■ What to work on ■
Every line from the first in the listing below to the line containing "We can do the" is to be repeated exactly, and no line past it.

■ Source information ■
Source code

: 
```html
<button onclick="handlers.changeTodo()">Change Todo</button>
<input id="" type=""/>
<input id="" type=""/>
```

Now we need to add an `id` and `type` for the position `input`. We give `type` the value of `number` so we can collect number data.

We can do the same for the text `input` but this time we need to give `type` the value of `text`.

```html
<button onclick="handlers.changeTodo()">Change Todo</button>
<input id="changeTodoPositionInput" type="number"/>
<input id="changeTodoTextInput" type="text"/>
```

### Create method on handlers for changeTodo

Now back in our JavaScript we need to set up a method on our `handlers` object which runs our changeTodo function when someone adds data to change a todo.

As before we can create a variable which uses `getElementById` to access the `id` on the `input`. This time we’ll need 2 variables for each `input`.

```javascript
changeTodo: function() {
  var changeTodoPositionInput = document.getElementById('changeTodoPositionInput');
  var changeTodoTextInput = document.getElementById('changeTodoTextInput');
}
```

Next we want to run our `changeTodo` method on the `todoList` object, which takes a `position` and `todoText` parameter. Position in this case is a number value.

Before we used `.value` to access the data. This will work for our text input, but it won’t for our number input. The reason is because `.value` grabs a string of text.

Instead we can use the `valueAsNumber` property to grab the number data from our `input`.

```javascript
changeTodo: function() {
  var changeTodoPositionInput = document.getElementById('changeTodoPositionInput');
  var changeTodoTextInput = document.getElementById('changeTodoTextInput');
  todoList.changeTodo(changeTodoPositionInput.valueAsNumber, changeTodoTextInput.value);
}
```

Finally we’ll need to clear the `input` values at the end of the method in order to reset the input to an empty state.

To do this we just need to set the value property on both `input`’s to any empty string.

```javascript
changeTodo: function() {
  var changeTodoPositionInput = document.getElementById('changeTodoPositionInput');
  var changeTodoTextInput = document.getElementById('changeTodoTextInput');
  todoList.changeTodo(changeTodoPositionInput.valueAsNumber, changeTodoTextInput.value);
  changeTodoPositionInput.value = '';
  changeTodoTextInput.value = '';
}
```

■ Result of this task ■
Source code

: 
```html
<button onclick="handlers.changeTodo()">Change Todo</button>
<input id="" type=""/>
<input id="" type=""/>
```

Now we need to add an `id` and `type` for the position `input`. We give `type` the value of `number` so we can collect number data.

We can do the same for the text `input` but this time we need to give `type` the value of `text`.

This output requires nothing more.